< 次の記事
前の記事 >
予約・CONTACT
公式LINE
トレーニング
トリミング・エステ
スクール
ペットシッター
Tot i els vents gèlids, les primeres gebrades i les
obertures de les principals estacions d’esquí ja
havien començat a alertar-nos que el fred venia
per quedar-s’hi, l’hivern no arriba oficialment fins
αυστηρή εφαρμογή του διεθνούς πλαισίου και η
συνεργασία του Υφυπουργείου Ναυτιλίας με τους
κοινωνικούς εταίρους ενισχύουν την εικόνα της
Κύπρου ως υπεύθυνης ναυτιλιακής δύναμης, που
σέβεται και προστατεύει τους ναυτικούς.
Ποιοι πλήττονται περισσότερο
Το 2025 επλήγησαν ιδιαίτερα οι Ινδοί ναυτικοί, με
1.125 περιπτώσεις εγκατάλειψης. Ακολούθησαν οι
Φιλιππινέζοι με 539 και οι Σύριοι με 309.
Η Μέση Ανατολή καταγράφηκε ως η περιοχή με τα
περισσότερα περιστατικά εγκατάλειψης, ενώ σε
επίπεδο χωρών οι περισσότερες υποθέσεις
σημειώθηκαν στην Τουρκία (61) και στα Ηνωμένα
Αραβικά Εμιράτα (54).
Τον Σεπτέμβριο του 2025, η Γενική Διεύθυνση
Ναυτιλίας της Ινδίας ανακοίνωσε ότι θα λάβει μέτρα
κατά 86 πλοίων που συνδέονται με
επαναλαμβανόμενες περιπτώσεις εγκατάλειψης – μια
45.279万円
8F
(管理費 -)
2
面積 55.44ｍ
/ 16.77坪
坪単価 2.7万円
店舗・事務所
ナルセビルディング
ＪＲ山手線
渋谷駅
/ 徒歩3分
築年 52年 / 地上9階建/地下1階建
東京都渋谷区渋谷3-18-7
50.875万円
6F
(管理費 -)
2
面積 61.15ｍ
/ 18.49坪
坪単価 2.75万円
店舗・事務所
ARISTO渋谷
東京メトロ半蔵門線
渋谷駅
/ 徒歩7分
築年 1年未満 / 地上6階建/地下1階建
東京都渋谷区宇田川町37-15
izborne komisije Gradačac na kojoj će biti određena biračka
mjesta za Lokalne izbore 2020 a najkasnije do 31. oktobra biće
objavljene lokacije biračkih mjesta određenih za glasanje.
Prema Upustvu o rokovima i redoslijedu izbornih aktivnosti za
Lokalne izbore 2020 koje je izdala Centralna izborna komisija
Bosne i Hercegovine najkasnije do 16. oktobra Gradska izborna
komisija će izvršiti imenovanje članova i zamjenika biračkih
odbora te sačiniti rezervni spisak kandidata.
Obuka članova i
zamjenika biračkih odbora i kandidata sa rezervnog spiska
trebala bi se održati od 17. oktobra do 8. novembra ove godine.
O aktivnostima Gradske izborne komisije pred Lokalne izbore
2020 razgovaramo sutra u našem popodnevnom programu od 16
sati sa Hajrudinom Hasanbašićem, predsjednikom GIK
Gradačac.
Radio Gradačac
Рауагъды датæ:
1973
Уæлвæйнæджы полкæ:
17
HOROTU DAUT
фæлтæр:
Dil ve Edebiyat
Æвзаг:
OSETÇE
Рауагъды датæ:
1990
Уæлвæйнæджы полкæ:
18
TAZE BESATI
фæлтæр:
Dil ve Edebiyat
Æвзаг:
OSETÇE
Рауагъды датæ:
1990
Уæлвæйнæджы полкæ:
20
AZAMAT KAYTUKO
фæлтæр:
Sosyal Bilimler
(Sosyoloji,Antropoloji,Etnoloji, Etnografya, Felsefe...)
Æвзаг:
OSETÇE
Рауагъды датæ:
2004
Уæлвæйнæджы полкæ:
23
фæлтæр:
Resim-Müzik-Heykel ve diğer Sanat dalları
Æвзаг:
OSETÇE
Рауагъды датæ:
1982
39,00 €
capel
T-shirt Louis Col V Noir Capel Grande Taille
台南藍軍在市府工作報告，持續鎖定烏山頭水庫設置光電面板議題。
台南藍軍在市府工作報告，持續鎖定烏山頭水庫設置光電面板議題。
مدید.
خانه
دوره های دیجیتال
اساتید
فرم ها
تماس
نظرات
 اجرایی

- _Directions for this task_
Please edit the listing from its first line through the line containing "odbora te sačiniti rezervni spisak kandidata.", replacing "渋谷駅" with "Shibuya Station" and leaving all else unchanged. Return only those lines.

- _Solution_
< 次の記事
前の記事 >
予約・CONTACT
公式LINE
トレーニング
トリミング・エステ
スクール
ペットシッター
Tot i els vents gèlids, les primeres gebrades i les
obertures de les principals estacions d’esquí ja
havien començat a alertar-nos que el fred venia
per quedar-s’hi, l’hivern no arriba oficialment fins
αυστηρή εφαρμογή του διεθνούς πλαισίου και η
συνεργασία του Υφυπουργείου Ναυτιλίας με τους
κοινωνικούς εταίρους ενισχύουν την εικόνα της
Κύπρου ως υπεύθυνης ναυτιλιακής δύναμης, που
σέβεται και προστατεύει τους ναυτικούς.
Ποιοι πλήττονται περισσότερο
Το 2025 επλήγησαν ιδιαίτερα οι Ινδοί ναυτικοί, με
1.125 περιπτώσεις εγκατάλειψης. Ακολούθησαν οι
Φιλιππινέζοι με 539 και οι Σύριοι με 309.
Η Μέση Ανατολή καταγράφηκε ως η περιοχή με τα
περισσότερα περιστατικά εγκατάλειψης, ενώ σε
επίπεδο χωρών οι περισσότερες υποθέσεις
σημειώθηκαν στην Τουρκία (61) και στα Ηνωμένα
Αραβικά Εμιράτα (54).
Τον Σεπτέμβριο του 2025, η Γενική Διεύθυνση
Ναυτιλίας της Ινδίας ανακοίνωσε ότι θα λάβει μέτρα
κατά 86 πλοίων που συνδέονται με
επαναλαμβανόμενες περιπτώσεις εγκατάλειψης – μια
45.279万円
8F
(管理費 -)
2
面積 55.44ｍ
/ 16.77坪
坪単価 2.7万円
店舗・事務所
ナルセビルディング
ＪＲ山手線
Shibuya Station
/ 徒歩3分
築年 52年 / 地上9階建/地下1階建
東京都渋谷区渋谷3-18-7
50.875万円
6F
(管理費 -)
2
面積 61.15ｍ
/ 18.49坪
坪単価 2.75万円
店舗・事務所
ARISTO渋谷
東京メトロ半蔵門線
Shibuya Station
/ 徒歩7分
築年 1年未満 / 地上6階建/地下1階建
東京都渋谷区宇田川町37-15
izborne komisije Gradačac na kojoj će biti određena biračka
mjesta za Lokalne izbore 2020 a najkasnije do 31. oktobra biće
objavljene lokacije biračkih mjesta određenih za glasanje.
Prema Upustvu o rokovima i redoslijedu izbornih aktivnosti za
Lokalne izbore 2020 koje je izdala Centralna izborna komisija
Bosne i Hercegovine najkasnije do 16. oktobra Gradska izborna
komisija će izvršiti imenovanje članova i zamjenika biračkih
odbora te sačiniti rezervni spisak kandidata.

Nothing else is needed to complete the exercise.